I am ruminating on the corporal punishment aspect of the Aes Sedai, as it has been a while since I listened to WOT, and beyond requiring novices to do chores (pot scrubbing and scullery work, raking the gardens, etc.), I can't recall more than a few examples - the three oaths prohibiting Aes Sedai from using the One Power as a weapon except against Darkfriends or Shadowspawn, or in the last extreme defense of her life, the life of her Warder, or another Aes Sedai meant that Aes Sedai had to manufacture situations wherein they could use their power to inflict pain on others. (Not relevant to Wise Ones, Black Ajah or the Asha'men). 

I also may suffer from a generational fault, corporal punishment, in appropriate form and measure is not necessarily a terrible thing...I recall being indignant when laws against corporal punishment prohibited teachers from asking students to scrub off a desk top on which those students had written (often obscene) graffiti. So the idea of making an apprentice run 50 laps around the camp, or haul rocks from one side of a field to another is not beyond the pale, if the goal is to firmly seat an important point, or prohibition in the younger mind. Or, as in the case of one Wise One Apprentice, to break her old thought habits, and encourage her to develop those qualities that will allow her to better use her power in service to her people. Some folks are darned hard to get through to. I guess this long-winded diatribe is to indicate that I see no lessening of the 'advanced' status of the Aes Sedai because of their use of these teaching methods, and, by extension, no great fault in the other power users for this either.

As to the Goodkind, was that the one with the hunting guide character? Gah. Conan the Libertarian, indeed!


----------



## Squint-eyed Southerner (Sep 5, 2018)

It's been a while, so I may be wrong, but I seem to remember some spanking going on!
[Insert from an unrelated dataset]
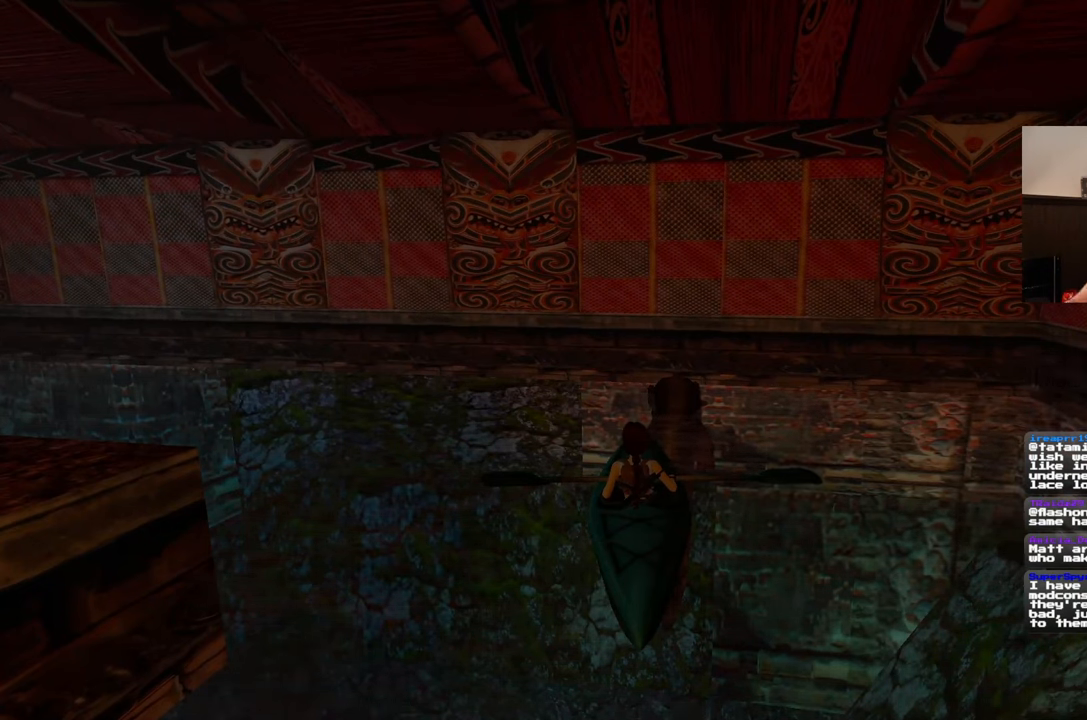
{"buttons": [], "left_stick": "center", "right_stick": "center", "events": [[233, "left_stick", "center"]]}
BTW -- these parody covers aren't mine-- I'm neither creative nor computer-savvy enough!


----------



## ZehnWaters (Nov 29, 2020)

Thistle Bunce said:


> Squint - no argument from me about the repetition - in fact, Eddings actually uses it as a literary device. Having written 5 books about Garion and his quest to control a certain talisman which will destroy all goodness and light if permitted to fall into the wrong hands (sound familiar?), he proceeded to write ANOTHER 5 books about a quest to control ANOTHER talisman, and makes the contextual case that the 2 talismans are so intertwined that events surrounding them tend to repeat themselves. (And thereby there was no need to write entire sections of the second set from scratch. Lazy? Quite possible, although without knowing his mindset, not proven, IMHO).
> 
> I did enjoy the Eddings books, if only because his characters are likable, flawed and appropriately snarky when the situation demands. Naturally, they are very reminiscent of Tolkien's character types (A were-bear, a Dark Lord in a tower, etc. etc.), but there was enough action to satisfy for a casual reading - bathroom or beach books, if you will. Certainly NOT worthy of the respect and deep study warranted by Tolkien's masterworks...but better than some others, who, as you say, did not escape the Master's influence. (Looking at you, Sword of Shannara).
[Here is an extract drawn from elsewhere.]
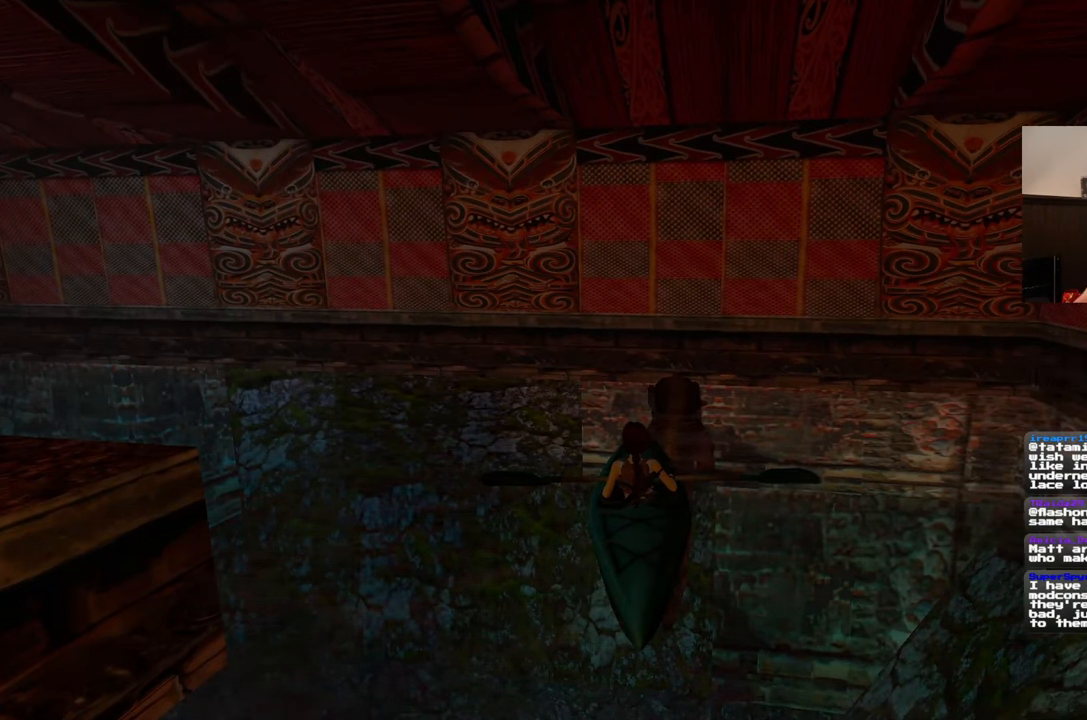
{"buttons": [], "left_stick": "center", "right_stick": "center", "events": []}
I agree. His books were my first real forays into mature fantasy (in 6th grade, no less). I've read them a couple of times but they are rather lite when compared to Tolkien (most are, oddly Zelda, of all things, is the only one who comes close and only because of the visual easter eggs and stuff.).



Squint-eyed Southerner said:


> View attachment 5540


As someone with libertarian leanings I find this hilarious.


----------



## Akhôrahil (Nov 30, 2020)

Did anybody read David Gemmel's books, especially the ones playing in the Drenai universe? The genre is heroic fantasy and not epic fantasy, but I love his characters who are not just "good" ("white") or "evil" ("black"), but "grey" and evolve and include themes of repentence, rationalizing selfish behaviour and a bit of philosophy about non-violence and good and evil. I liked Waylander best. Legend was also good, but some themes and character types are very recurring in his later books so that I had the impression that he was running out of ideas. I love the character Waylander and the psychology of intimidation in showdowns of a group of many against one when the one credibly threatens that he is not afraid to die in a fight against many.


----------